Since being acquired from Boots The Chemist by private investment house CVC, Halfords has jettisoned marketing and bike sourcing staff; forced new and unwelcome payment terms on key suppliers; screened globally-criticised TV ads, starring chimps; attempted, but failed, to acquire rights to top-end bike brands; and is to promote sub-£79 bikes in the run-up to Christmas.
Merida, a major supplier to Halfords, producing many of the chain's house-brand bikes, has just announced plans to market its own range of bikes. This decision cannot be definitively linked to the recent imposition of new payment terms and forceful request for extra margin because Merida UK won't comment.

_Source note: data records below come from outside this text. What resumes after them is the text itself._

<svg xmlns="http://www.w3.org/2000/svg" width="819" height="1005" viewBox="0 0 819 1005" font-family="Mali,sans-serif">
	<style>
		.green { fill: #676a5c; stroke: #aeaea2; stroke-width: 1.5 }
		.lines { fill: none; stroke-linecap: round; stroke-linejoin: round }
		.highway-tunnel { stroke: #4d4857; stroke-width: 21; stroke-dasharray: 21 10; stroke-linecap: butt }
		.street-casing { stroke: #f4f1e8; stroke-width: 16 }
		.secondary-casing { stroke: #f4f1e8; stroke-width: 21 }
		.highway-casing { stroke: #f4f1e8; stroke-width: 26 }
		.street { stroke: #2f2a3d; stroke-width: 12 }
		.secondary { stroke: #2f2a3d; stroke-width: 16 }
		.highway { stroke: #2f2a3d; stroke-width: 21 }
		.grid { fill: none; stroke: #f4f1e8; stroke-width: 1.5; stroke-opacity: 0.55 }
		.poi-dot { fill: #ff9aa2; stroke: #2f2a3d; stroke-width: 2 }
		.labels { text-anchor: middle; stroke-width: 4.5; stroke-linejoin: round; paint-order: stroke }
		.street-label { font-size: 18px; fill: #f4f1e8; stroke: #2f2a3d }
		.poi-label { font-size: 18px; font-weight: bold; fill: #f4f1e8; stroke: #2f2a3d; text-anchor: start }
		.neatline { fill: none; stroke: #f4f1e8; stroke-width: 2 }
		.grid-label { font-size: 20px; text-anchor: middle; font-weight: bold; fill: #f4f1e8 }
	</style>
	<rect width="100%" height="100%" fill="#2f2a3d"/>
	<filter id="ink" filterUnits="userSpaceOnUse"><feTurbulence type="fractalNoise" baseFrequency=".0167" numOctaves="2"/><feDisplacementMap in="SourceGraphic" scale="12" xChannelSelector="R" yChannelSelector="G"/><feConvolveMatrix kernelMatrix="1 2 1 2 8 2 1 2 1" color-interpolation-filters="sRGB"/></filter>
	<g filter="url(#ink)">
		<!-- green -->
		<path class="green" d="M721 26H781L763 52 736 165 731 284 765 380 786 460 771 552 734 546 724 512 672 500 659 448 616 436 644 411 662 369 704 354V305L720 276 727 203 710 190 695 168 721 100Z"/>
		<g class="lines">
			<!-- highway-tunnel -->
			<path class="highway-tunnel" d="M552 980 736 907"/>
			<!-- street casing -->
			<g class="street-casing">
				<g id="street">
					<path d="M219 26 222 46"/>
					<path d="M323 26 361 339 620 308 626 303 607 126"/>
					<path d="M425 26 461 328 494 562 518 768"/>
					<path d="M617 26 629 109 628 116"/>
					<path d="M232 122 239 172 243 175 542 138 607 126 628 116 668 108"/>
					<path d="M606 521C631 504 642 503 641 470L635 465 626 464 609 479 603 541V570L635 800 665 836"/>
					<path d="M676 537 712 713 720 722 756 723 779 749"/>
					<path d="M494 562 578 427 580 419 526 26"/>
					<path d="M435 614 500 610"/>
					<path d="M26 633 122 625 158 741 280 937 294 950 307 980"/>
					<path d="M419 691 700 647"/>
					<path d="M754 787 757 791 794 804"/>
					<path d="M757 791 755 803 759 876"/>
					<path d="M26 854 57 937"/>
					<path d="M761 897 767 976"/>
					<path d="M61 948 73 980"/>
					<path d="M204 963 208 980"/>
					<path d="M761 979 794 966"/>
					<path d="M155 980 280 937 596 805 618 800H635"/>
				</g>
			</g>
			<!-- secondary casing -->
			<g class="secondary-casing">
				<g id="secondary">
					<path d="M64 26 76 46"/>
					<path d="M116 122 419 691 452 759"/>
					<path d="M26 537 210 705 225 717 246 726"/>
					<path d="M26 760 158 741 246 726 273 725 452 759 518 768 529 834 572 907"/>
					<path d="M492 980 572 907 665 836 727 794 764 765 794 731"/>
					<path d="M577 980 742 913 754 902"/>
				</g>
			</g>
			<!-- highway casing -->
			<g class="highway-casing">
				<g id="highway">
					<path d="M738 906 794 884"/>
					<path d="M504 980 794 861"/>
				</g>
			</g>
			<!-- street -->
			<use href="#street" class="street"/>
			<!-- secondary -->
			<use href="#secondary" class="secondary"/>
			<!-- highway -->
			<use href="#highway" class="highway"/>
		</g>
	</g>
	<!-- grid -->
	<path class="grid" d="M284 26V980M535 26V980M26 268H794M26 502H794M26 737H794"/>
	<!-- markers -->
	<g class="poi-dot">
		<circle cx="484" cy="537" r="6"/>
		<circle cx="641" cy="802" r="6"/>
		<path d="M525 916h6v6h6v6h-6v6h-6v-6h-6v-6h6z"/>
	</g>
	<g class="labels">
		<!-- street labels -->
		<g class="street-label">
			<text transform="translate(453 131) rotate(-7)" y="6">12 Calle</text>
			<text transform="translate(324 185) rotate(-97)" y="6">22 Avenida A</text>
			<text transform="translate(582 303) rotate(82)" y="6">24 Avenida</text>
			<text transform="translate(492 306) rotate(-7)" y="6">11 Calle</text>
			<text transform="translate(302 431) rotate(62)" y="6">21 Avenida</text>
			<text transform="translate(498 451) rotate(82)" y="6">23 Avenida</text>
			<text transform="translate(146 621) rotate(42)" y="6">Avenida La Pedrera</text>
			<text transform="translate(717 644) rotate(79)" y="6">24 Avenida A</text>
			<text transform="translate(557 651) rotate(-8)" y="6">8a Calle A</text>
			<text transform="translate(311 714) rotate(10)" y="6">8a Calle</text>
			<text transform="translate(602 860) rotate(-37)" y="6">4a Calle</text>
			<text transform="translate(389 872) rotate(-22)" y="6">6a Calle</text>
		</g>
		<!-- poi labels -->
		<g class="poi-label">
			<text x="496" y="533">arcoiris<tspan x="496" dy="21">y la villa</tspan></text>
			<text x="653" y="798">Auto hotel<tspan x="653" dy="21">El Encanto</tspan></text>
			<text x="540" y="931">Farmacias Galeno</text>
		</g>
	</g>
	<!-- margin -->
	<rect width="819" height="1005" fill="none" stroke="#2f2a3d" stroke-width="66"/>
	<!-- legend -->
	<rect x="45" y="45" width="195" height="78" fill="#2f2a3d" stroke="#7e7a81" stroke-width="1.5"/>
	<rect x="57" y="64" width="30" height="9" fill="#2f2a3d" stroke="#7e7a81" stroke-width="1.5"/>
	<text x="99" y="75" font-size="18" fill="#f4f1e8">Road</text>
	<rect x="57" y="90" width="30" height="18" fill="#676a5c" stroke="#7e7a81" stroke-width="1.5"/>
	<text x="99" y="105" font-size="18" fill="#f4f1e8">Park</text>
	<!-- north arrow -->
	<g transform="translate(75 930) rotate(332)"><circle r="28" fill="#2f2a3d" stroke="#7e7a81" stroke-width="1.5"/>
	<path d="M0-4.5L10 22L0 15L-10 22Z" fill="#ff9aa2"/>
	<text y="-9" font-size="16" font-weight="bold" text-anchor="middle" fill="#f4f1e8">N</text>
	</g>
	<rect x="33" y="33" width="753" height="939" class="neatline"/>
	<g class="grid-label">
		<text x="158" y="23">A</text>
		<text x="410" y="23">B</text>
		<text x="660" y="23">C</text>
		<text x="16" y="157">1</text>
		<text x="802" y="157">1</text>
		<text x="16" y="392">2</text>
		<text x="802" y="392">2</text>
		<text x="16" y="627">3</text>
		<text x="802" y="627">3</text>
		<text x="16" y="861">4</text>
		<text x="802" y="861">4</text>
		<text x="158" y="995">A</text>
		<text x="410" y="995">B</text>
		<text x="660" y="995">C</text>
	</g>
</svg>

Sustrans has also recently distanced itself from Halfords. At a council meeting of the Bicycle Association, Sustrans execs put it on record that the charity wasn't entirely happy with the way Halfords was using the soon-to-expire sponsorship of the Sustrans website as an example of how Halfords "supports" the world of cycling.
Halfords played the Sustrans card because the CVC-owned store group has refused to join the Bike Hub levy scheme, a cross-industry campaign to raise money to pay for the promotion of cycling.
The policy to charge customers £10 to assemble bikes can therefore be set against this background.
And Bike Europe's editor in chief is scathing of the way Halfords appeared to be putting put profit before safety:
"The fact that Halfords UK is discounting prices for bikes when they are bought in a box instead of completely assembled by a (hopefully) skilled mechanic [is] an objectionable policy because bikes are not toys but mobility products that need to be safe to ride."
CVC execs - and Halfords corporate line swallowers - will no doubt believe their marketing, sourcing and staff jettisoning policies are bearing fruit because the company has, indeed, ramped up revenue, and has crowed about this to suppliers. However, what may be being overlooked by the execs is that the UK bike trade has just had one of the most successful years in the past ten and Halfords would have been awash with cash even if the stores had been staffed by real monkeys not just spoof ones.
It's the long term damage to the Halfords brand that is of most concern to industry analysts, although that's perhaps something that won't be leading to sleepless nights for CVC execs.